Récession : L'ONU doit être la voix des plus démunis, selon Helen Clark

Helen Clark, administrateur du PNUD.

26 mai 2009 – Face à la récession économique actuelle, les Nations Unies doivent être la voix des plus démunis, a déclaré mardi l'administratrice du Programme des Nations Unies pour le développement (PNUD), Helen Clark.

« La récession ajoute à la pression qu'ont déjà exercé les prix très élevés des produits alimentaires et de l'énergie sur de nombreux pays, faisant tomber 200 millions de personnes dans la pauvreté extrême entre 2005 et 2008. En même temps, nous sommes confrontés à l'énorme défi du changement climatique, associé à une utilisation des ressources naturelles qui n'est pas tenable. Ces problèmes mondiaux reflètent notre interdépendance et ils nécessitent des solutions mondiales », a déclaré Mme Clark dans son premier discours devant le conseil d'administration du PNUD depuis sa prise de fonction.
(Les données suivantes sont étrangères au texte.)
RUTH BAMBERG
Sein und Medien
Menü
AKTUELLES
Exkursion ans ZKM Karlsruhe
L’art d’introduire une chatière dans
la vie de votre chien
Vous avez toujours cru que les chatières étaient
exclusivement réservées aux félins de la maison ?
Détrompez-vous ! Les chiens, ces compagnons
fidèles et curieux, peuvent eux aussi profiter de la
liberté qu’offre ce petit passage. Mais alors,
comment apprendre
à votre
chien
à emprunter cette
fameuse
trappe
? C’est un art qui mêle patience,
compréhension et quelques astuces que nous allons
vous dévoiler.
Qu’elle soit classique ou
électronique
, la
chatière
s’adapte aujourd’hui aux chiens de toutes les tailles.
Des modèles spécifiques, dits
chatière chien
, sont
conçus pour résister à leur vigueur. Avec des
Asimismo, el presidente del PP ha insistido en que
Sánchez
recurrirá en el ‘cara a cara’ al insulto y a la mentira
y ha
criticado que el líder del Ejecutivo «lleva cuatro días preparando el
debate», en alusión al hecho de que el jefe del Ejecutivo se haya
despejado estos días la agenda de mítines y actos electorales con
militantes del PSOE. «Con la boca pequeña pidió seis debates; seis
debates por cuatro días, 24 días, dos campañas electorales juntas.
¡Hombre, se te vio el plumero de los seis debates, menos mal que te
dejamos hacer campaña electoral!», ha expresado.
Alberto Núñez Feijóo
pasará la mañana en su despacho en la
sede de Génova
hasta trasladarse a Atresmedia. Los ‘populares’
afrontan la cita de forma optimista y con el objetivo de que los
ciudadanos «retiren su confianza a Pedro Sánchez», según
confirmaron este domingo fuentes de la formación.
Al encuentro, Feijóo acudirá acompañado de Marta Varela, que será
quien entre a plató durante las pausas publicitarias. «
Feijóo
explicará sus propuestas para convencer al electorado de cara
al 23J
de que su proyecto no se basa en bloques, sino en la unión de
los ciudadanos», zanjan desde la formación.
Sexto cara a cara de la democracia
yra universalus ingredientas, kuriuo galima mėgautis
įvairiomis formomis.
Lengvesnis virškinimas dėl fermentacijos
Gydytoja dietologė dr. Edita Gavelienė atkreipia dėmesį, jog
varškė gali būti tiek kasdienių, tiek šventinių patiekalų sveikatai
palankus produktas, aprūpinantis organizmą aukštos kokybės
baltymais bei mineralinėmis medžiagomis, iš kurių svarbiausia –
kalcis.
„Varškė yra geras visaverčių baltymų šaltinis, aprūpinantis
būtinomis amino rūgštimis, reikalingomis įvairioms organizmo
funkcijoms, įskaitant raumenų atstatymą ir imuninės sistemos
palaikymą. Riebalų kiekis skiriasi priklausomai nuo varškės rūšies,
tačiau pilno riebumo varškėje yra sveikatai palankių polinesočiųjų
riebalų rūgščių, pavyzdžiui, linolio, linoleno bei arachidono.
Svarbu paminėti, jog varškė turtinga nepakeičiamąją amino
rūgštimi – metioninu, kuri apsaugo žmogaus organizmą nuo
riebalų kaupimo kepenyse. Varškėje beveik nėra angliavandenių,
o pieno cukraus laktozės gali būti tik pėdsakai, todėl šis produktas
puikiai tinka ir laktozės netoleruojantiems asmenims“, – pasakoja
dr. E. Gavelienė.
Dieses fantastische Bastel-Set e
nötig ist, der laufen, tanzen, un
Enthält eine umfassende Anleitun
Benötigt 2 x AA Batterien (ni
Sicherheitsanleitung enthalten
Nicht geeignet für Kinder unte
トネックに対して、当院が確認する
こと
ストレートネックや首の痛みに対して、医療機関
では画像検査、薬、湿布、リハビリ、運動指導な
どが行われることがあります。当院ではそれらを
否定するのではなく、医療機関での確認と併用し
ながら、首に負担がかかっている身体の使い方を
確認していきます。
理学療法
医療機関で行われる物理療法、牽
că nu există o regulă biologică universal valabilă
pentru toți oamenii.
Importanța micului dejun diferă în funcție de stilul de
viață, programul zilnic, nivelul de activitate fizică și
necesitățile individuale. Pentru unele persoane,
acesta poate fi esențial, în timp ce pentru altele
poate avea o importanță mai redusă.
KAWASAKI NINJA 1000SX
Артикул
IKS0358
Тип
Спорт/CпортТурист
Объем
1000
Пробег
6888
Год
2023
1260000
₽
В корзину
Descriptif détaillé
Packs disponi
« C'est pourquoi nous avons besoin d'un système multilatéral qui reflète les réalités du 21ème siècle. Ce système ne devrait pas seulement aider à améliorer les conditions de vie des plus pauvres et des plus vulnérables mais aussi s'assurer que leurs voix sont entendues là où se prennent les décisions », a-t-elle ajouté.

Selon elle, la famille des Nations Unies « devrait être le véhicule qui prend la tête de cette action et fournit cette voix » aux plus démunis confrontés à la récession économique. « Le PNUD peut être un contributeur important pour faire en sorte que cela se fasse », a-t-elle ajouté.